» WORK TO DO:
A. In the text on defining torture, update the passage from "We wish that" to "in the world." by replacing "detainees" with "prisoners".
B. Answer these questions from the text on defining torture:
(i) Which organization would have no clients at all under the definition discussed?
(ii) Who circulated the Bybee definition?
(iii) What should the U.S. understanding of torture be based on?

::: SOURCE DOCUMENT

If we used this definition, the Center for Victims of Torture wouldn’t have
clients at all.
The second extraordinary claim was that torture occurs only when the intent
was to cause pain, rather than that pain was intentionally used to gain
information or confessions: “the infliction of such (severe) pain must be the
defendant’s precise objective.” In other words, only when a sadist carried
out techniques that lead to organ failure and death can we call it torture.
This is not only a wrong definition from a legal point of view, it is morally
wrong, and it is against American values. With a definition like this, we can
not retrieve the historic leadership role that the United States has played
in the global campaign against torture. We are thankful that the new Justice
Administration memorandum of
recognizes the errors of the earlier memorandum and corrects some of them.
We wish that it had not taken so long to do so. After the Bybee definition was
solicited, accepted, and circulated by Gonzales, hundreds of detainees under
U.S. control have
suffered from torture and inhumane and degrading treatment.…
By confusing the criminal code definition with a guide to policy,
Mr. Bybee twisted its content to become an
advisory on how to avoid criminal prosecution. The
U.S. understanding
of torture must be more inclusive than that needed to keep our interrogators
out of jail. It should be based on a clear view of the standards of human
dignity that we stand for in the world.

::::::
::: DATASET CONTENT

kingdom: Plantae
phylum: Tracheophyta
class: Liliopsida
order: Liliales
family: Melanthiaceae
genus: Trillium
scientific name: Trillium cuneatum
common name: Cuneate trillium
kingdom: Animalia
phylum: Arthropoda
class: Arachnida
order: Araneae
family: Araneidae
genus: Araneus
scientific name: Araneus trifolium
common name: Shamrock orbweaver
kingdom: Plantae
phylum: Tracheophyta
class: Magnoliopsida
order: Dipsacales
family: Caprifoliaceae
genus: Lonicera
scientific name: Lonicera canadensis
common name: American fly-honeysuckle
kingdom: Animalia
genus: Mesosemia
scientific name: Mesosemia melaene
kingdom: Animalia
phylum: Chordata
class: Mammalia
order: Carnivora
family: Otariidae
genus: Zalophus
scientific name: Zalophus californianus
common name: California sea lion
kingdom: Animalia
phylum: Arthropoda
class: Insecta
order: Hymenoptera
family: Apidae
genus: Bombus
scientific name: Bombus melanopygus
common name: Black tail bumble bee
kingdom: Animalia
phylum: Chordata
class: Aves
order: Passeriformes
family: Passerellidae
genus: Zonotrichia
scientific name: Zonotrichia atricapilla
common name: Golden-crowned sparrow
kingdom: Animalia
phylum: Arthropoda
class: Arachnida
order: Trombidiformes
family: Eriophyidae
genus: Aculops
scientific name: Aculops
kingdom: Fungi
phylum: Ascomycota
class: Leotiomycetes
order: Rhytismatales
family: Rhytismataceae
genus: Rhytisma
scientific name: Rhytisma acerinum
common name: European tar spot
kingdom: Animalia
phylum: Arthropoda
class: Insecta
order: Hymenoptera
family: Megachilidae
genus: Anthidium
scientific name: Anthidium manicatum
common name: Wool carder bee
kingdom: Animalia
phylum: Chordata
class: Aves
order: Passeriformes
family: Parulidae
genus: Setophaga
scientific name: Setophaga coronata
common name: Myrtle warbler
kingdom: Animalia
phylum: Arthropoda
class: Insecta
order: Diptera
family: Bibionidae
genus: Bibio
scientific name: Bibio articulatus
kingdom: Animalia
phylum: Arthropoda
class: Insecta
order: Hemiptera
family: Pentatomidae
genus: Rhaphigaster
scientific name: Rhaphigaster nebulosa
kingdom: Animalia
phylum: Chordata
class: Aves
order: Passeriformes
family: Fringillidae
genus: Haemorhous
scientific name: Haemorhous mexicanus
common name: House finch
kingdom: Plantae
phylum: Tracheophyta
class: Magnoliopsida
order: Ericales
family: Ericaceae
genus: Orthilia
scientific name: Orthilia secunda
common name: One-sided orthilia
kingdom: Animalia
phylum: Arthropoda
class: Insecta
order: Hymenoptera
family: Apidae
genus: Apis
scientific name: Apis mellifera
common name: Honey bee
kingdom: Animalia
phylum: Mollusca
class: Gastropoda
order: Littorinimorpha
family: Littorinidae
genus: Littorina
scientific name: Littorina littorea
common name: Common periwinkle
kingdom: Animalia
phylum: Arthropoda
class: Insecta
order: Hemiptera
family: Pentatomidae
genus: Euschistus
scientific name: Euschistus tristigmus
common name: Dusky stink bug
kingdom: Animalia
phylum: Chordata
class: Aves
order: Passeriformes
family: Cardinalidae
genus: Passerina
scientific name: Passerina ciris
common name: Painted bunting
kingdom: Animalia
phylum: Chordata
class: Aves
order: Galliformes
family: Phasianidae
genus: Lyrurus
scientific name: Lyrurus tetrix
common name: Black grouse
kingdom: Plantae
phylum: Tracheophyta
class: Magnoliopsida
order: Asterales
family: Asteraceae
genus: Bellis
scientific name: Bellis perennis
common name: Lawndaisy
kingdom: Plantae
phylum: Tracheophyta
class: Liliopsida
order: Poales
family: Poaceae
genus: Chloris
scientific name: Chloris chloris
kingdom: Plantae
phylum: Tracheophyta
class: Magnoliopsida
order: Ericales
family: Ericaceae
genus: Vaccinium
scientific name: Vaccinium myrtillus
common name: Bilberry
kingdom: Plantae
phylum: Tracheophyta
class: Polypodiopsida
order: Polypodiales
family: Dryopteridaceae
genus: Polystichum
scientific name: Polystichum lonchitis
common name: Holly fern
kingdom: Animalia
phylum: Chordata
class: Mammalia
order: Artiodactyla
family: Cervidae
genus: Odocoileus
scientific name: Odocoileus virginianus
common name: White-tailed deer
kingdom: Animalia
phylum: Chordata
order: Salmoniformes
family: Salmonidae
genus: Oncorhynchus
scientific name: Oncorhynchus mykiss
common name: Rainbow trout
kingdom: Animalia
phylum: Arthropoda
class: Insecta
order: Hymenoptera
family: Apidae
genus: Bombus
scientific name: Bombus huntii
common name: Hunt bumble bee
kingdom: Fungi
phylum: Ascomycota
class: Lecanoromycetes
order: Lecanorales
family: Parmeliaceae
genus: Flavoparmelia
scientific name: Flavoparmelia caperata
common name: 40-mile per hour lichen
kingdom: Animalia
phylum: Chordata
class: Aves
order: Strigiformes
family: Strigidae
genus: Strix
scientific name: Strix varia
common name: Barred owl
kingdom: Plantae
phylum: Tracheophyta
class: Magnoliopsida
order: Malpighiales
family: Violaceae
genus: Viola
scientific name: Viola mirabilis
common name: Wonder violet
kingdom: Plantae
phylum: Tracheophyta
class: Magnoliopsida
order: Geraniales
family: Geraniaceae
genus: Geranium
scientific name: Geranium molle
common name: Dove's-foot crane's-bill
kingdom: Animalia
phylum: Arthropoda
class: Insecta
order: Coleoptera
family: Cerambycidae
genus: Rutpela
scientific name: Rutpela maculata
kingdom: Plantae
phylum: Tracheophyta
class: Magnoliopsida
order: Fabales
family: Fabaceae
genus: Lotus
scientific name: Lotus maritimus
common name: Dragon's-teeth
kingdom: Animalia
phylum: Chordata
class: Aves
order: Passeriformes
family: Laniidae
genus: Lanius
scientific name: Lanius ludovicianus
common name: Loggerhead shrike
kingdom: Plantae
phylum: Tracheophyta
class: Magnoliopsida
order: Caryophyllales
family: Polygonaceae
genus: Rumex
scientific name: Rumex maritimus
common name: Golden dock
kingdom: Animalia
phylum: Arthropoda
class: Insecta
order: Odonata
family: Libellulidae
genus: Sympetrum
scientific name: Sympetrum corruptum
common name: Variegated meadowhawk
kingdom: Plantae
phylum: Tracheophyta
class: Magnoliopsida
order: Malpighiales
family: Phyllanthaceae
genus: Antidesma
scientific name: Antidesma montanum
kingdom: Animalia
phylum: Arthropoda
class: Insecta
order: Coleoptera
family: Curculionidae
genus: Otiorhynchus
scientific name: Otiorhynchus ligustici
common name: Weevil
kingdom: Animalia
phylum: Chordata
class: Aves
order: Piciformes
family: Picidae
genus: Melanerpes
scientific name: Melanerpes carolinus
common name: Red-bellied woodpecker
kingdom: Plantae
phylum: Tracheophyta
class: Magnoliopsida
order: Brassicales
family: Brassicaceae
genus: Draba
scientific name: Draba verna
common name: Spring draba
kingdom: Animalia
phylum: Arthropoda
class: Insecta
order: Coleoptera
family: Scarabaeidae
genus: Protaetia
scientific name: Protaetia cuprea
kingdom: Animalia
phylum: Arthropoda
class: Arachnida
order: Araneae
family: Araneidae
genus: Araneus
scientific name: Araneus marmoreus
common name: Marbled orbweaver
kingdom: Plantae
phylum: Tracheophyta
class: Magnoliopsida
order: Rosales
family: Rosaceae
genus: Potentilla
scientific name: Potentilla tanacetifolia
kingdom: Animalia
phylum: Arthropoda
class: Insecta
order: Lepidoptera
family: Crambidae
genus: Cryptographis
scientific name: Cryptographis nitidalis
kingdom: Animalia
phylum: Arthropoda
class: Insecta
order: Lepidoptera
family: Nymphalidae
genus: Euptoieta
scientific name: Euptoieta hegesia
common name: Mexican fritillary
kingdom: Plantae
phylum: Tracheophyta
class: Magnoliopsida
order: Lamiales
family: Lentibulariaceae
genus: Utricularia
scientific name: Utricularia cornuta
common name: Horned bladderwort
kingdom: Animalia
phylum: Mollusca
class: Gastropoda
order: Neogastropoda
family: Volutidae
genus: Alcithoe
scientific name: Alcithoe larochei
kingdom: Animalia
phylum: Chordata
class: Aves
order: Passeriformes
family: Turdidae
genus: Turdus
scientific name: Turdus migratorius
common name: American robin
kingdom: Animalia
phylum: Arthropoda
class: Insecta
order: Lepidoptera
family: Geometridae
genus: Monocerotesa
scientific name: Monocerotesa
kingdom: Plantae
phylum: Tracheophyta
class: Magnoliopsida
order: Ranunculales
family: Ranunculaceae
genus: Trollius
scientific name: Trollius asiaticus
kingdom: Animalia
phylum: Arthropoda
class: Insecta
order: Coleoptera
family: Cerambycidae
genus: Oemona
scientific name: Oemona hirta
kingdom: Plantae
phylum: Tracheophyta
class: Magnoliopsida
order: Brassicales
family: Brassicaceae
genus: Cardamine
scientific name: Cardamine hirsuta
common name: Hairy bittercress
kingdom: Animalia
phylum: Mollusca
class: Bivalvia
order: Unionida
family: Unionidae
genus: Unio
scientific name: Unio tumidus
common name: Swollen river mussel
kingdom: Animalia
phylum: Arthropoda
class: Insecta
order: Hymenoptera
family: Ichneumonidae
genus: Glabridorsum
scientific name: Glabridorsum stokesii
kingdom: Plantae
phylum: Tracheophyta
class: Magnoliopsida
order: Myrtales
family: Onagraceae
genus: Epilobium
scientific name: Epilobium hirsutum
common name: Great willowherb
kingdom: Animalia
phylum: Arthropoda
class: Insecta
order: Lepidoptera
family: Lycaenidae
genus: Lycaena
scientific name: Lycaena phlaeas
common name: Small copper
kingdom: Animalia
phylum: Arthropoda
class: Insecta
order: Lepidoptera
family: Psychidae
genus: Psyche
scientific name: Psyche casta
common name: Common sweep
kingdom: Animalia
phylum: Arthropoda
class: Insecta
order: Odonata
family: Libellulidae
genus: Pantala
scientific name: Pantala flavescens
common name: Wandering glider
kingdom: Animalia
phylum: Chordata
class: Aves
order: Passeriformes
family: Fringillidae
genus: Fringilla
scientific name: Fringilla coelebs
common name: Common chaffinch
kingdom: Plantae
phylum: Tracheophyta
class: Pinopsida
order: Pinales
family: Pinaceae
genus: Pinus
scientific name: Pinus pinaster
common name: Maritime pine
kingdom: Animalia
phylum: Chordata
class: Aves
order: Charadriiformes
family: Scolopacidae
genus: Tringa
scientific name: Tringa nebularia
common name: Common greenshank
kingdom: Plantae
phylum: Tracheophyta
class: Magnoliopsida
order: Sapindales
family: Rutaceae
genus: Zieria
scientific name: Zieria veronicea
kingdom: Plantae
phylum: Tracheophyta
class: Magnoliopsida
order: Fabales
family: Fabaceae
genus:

::::::

» RESPONSES FOR EACH TASK:
A.
We wish that it had not taken so long to do so. After the Bybee definition was
solicited, accepted, and circulated by Gonzales, hundreds of prisoners under
U.S. control have
suffered from torture and inhumane and degrading treatment.…
By confusing the criminal code definition with a guide to policy,
Mr. Bybee twisted its content to become an
advisory on how to avoid criminal prosecution. The
U.S. understanding
of torture must be more inclusive than that needed to keep our interrogators
out of jail. It should be based on a clear view of the standards of human
dignity that we stand for in the world.

B.
(i) The Center for Victims of Torture
(ii) Gonzales
(iii) A clear view of the standards of human dignity that we stand for in the world